Example: an array with dimensions, dim = c(2,3,3), has 2 rows, 3 columns, and 3 matrices.
b. Creating arrays
```{r}
arr_1 <- array(1:12, dim = c(2,3,2))
```
```{r}
arr_1
```
b. Filter array by index
```{r}
arr_1[1 , , ]
```
```{r}
arr_1[1, ,1]
```
```{r}
arr_1[, , 1]
```
### Factors
Factors are used to store integers or strings which are categorical. They categorize data and store the data in different levels. This form of data storage is useful for statistical modelling. Examples include TRUE or FALSE and male or female. Useful for handling qualitative datasets.
**NOTE**: R has a more efficient method for handling categorical variables using the `forcats`package. This will be discussed in a subsequent series focusing on the `tidyverse`.
```{r}
vector <- c("Male", "Female")
```
```{r}
factor_1 <- factor(vector)
factor_1
```
OR
```{r}
factor_2 <- as.factor(vector)
factor_2
```
```{r}
as.numeric(factor_2)
```
**NOTE**: To view the internal structure of various data types described above, the learner can use the `str()` function.
Example
```{r}
str(m5)
```
```{r}
str(arr_1)
```
```{r}
str(factor_1)
```
## Exercises
- How do you create a matrix in R? Give an example.
- What are the column and row dimensions of a matrix called in R?
- How do you access elements in a matrix?
- Generate a 3x3 identity matrix using matrix().
- Write code to create a 3x3 matrix with sequential numeric values.
- Convert a character vector to a factor with 3 levels.
- Describe the purpose of factors in R.
- How do you create a factor variable with specified levels?

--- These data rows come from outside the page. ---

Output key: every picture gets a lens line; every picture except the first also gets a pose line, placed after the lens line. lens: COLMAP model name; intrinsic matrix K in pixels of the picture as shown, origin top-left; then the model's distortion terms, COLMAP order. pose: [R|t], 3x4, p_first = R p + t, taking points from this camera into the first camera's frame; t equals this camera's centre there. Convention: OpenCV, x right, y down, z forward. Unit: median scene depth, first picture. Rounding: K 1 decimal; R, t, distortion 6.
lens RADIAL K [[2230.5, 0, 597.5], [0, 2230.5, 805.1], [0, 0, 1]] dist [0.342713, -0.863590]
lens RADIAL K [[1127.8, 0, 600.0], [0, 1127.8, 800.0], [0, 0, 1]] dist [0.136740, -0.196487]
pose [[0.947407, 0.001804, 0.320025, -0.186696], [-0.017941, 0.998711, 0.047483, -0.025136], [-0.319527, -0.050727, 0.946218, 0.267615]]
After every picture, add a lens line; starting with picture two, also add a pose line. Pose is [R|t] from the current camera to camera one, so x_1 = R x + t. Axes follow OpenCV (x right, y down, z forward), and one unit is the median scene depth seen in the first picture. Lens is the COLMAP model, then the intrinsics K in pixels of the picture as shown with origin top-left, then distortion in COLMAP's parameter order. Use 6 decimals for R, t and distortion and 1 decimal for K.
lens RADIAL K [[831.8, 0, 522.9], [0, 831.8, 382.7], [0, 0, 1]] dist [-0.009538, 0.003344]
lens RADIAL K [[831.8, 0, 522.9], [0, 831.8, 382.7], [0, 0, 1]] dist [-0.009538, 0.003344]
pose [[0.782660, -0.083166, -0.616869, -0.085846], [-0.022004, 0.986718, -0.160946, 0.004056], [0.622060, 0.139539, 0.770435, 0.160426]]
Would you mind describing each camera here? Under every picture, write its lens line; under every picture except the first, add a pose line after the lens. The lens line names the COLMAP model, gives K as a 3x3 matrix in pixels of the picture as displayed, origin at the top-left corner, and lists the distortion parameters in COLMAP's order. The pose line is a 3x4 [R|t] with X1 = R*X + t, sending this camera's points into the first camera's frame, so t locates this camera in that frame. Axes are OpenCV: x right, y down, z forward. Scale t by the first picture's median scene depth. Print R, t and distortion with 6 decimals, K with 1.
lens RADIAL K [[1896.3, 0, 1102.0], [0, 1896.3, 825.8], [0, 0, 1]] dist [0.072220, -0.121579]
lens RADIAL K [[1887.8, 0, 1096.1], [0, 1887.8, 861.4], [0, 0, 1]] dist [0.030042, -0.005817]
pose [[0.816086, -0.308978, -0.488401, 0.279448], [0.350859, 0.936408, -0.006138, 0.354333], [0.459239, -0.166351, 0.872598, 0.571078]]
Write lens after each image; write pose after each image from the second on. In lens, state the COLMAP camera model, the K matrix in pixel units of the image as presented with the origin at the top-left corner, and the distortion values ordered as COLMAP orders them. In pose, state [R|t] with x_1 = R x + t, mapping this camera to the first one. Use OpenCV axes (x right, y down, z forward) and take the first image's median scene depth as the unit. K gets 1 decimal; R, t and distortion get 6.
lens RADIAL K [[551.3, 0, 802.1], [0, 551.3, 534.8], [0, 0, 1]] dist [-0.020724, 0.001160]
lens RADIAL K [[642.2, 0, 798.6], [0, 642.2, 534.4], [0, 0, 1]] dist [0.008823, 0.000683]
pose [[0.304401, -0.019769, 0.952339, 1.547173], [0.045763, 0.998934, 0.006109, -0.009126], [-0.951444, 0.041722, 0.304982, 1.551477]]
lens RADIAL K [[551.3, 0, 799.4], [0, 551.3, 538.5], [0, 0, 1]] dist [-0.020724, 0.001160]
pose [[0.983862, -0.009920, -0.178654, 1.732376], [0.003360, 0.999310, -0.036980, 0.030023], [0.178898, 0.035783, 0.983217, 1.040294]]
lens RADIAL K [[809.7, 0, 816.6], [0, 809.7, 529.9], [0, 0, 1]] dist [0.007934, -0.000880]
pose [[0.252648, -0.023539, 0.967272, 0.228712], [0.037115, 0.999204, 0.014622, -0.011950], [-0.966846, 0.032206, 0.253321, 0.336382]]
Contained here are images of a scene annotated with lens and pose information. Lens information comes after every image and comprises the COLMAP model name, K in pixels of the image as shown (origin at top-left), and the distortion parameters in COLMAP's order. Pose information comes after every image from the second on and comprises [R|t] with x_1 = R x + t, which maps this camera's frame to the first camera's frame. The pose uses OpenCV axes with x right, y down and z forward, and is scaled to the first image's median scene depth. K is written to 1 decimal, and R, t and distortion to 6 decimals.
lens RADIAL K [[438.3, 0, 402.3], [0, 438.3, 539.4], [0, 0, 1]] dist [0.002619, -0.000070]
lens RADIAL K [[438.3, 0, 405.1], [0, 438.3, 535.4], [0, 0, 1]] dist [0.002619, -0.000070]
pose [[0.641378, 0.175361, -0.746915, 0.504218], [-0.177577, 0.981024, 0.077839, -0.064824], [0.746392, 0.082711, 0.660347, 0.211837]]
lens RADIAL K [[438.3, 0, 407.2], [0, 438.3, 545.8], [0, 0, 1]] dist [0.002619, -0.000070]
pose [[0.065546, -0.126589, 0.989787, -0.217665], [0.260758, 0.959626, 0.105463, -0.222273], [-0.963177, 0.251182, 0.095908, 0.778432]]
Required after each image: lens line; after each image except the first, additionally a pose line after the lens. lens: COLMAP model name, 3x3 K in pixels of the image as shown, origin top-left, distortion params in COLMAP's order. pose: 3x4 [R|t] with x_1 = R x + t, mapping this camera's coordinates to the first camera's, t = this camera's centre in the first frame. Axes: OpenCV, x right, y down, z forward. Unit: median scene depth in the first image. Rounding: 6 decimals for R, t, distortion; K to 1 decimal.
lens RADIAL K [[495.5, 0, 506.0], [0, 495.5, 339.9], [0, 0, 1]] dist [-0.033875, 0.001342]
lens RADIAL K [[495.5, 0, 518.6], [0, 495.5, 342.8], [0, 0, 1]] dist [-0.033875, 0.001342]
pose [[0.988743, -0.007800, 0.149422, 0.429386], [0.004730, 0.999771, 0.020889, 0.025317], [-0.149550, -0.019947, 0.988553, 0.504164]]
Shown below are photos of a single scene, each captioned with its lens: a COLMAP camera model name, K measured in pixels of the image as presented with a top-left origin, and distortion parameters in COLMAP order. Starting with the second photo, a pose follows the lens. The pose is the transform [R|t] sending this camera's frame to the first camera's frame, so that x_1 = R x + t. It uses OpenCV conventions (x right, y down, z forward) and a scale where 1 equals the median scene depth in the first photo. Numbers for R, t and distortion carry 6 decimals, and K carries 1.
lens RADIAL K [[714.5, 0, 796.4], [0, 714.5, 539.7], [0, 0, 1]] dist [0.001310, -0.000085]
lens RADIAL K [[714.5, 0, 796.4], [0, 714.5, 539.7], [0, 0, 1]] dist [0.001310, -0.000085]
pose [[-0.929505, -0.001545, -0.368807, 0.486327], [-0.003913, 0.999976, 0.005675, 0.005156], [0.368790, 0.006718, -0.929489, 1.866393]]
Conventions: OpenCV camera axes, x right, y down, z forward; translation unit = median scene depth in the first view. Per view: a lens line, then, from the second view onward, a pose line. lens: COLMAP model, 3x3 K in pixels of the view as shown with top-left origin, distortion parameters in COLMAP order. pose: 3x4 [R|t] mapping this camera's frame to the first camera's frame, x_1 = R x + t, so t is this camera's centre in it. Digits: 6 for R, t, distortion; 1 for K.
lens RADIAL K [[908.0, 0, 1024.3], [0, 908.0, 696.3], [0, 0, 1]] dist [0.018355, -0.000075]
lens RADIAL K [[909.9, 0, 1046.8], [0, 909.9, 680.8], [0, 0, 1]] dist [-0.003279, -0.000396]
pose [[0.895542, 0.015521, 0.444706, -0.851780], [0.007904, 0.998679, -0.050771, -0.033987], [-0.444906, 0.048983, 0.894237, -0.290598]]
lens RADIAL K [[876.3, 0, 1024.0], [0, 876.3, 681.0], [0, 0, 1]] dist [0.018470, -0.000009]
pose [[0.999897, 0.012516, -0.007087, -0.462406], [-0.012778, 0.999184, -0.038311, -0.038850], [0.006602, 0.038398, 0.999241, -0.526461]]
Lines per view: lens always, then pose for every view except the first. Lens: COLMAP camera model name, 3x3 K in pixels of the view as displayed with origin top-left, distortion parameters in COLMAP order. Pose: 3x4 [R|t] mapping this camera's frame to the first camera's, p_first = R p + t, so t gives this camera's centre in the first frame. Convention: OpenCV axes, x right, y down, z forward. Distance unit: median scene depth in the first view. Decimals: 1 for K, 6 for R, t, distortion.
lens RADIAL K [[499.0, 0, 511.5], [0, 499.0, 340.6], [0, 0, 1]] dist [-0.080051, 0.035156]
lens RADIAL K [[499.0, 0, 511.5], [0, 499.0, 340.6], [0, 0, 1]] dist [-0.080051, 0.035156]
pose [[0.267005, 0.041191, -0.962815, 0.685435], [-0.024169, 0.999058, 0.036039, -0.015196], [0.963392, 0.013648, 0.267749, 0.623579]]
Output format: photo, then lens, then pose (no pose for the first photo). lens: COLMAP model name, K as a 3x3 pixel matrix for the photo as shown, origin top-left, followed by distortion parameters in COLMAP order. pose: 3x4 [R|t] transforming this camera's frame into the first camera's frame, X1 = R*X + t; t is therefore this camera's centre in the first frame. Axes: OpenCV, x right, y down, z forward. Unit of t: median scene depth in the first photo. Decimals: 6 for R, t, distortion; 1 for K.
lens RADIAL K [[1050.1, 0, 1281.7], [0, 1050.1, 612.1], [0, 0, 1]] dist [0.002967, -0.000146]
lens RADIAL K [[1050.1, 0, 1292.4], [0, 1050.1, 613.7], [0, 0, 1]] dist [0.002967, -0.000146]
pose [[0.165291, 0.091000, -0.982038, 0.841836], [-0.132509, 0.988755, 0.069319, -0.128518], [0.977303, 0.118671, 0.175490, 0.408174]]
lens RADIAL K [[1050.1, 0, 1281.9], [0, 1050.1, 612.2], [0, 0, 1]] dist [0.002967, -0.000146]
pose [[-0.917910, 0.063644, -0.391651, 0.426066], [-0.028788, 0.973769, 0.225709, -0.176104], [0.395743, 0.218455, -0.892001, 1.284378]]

- What is an array, and how does it differ from a matrix in R?
- Provide an example of creating a three-dimensional array.
## Summary
In this chapter, we have completed our review of data structures. These data structures have different properties that influence how they are used in various computational tasks. Additionally, we have looked at the strengths and limitations of each structure for data analysis. However, we haven’t discussed an important aspect of data structures: what do we do with missing data? In the final chapter, we will tackle this issue and provide solutions.